Editorial: The Lure Of Multiplayer
Anybody remember the days when "multiplayer" involved two players - each with one joystick - trying to play virtual goalie with a little white dot in Pong? Or when Luigi was "Player 2" in the original Super Mario Bros.? Well, here we sit, about a quarter-century later, and the term "multiplayer" can now imply any number of things. Come fall, this could mean you're one of 60 people in the same game at the same time, and each one of those 60 could occupy any corner of the world available to semi-civilized society. Quite obviously, things have changed.
But for me, it goes well beyond the technology. Back then, gaming was mostly a lone hobby for one individual, and we all knew it. The reason why gamers carry the "geek" stigma is because so many of us were geeks, and geeks weren't commonly invited to any parties on the weekend. They had to find a way to entertain themselves with no help from others, which is often where gaming came into play (pun intended). We could hide in our rooms and conquer the latest level of whatever 2D side-scrolling piece of action we had, and boy, we could have a hell of time. Sure, a few gamers would get together sometimes and play two-player Contra or something, but that's a far cry from Guitar Hero parties they have today. These days, some of those hot chicks that would never dare associate with the "geeks" are now showing up at such parties and having the time of their lives. Playing video games. At this point, multiplayer - both online and offline - has become so advanced, it has literally taken over the industry.
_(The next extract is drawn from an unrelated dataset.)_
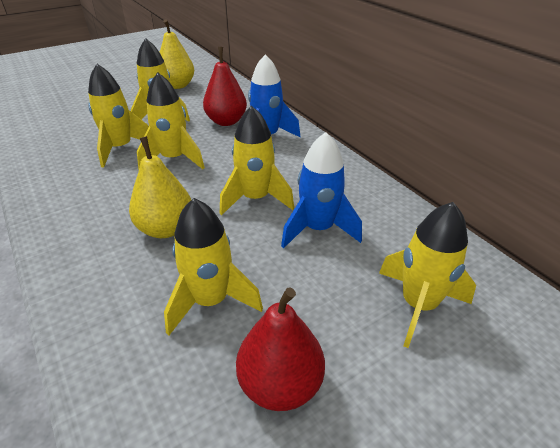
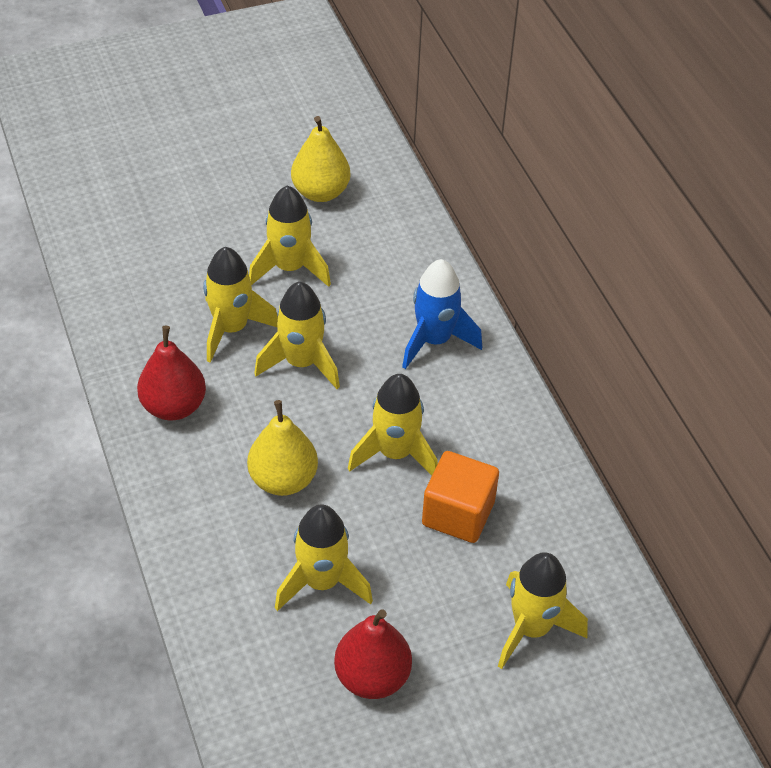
camera: 10 degrees right, 10 degrees up
red pear [203,47,247,126] -> red pear moved to [137,326,206,421]
blue rocket [281,132,362,248] -> orange cube [422,451,499,543]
And I understand the attraction. No matter how much technology we have, artificial intelligence will never be as challenging or as unpredictable as a human. Plus, being able to communicate with our opponents is another huge draw, and for the most part, I have no trouble understanding why so many people flock to multiplayer. However, I'm just wondering if anybody else my age misses those single-player games that have no multiplayer option; the ones that are perfect for horrible rain days. You know, just sit back with Final Fantasy Tactics or something and spend a few hours of "me time" with your favorite game and console. Hell, that's what this hobby used to be all about: "me time." Don't get me wrong; I think it's great that multiplayer is so popular, because it helps to erase a lot of the stereotypes that go along with gamers, and I like going online every now and then myself. I have to limit that experience to playing with people I know, though, just because the immaturity level of many gamers is...staggering.
It's just that everything has changed so drastically. Today, when someone goes to pick up a game at the store, they might not play when they get home. They might wait to get a few friends over (depending on the title, of course). They might go online first without ever touching the single-player campaign. They might even return the game if they find they don't like the multiplayer. This is a whole new phenomenon. And again, it's not that I don't like it, but I'm not the biggest fans of those who only play online and that's it. These be the "twitch gamers;" those who aren't capable of following a storyline because they can't sit still long enough for a 2-minute cut-scene, and really don't have the patience for many of the gameplay trials that are required for a single-player excursion. Obviously, not all online-only players are like this, but in my experience, those that live online are exactly like this. I'm a big fan of remaining diverse in all life pursuits, and I really don't think we should be abandoning single-player entirely.
Furthermore, there is some concern circulating through the gaming community that due to this huge multiplayer craze, developers may be sacrificing effort when it comes to single-player campaigns and playthroughs. This, I would hate to see. I might stop gaming altogether if that started to happen. But contrary to what some may say, I don't see this happening just yet. Yeah, Grand Theft Auto IV has multiplayer for the first time in the franchise's history, but that doesn't mean the single-player adventure sucks. It's fantastic. And the other big release, Metal Gear Solid 4: Guns of the Patriots, is all about the single-player experience. I think Konami did something ingenious by making an entirely separate game - Metal Gear Online - for those who want the multiplayer MGS fun. And later this year, I'm sure the multiplayer for Resistance 2 and Gears of War 2 will be amazing, but I also have no doubt that the single-player campaigns will be awesome. And down the road, Final Fantasy XIII, God of War III, Gran Turismo 5 and more will prove to be excellent for single-player (even though I know GT5 will have multiplayer).
So while I know multiplayer has gotten huge, I haven't seen any evidence of this negatively impacting our single-player experiences. I do worry a little, though. Multiplayer still isn't really my thing, but I have thoroughly enjoyed myself when playing online this generation with the likes of Warhawk and Resistance: Fall of Man. All that being said, I will always take a day or two to play through some of my favorite games, and none of that will involve anyone but myself. So sue me; I'm old-fashioned. I still think it's the backbone of this hobby.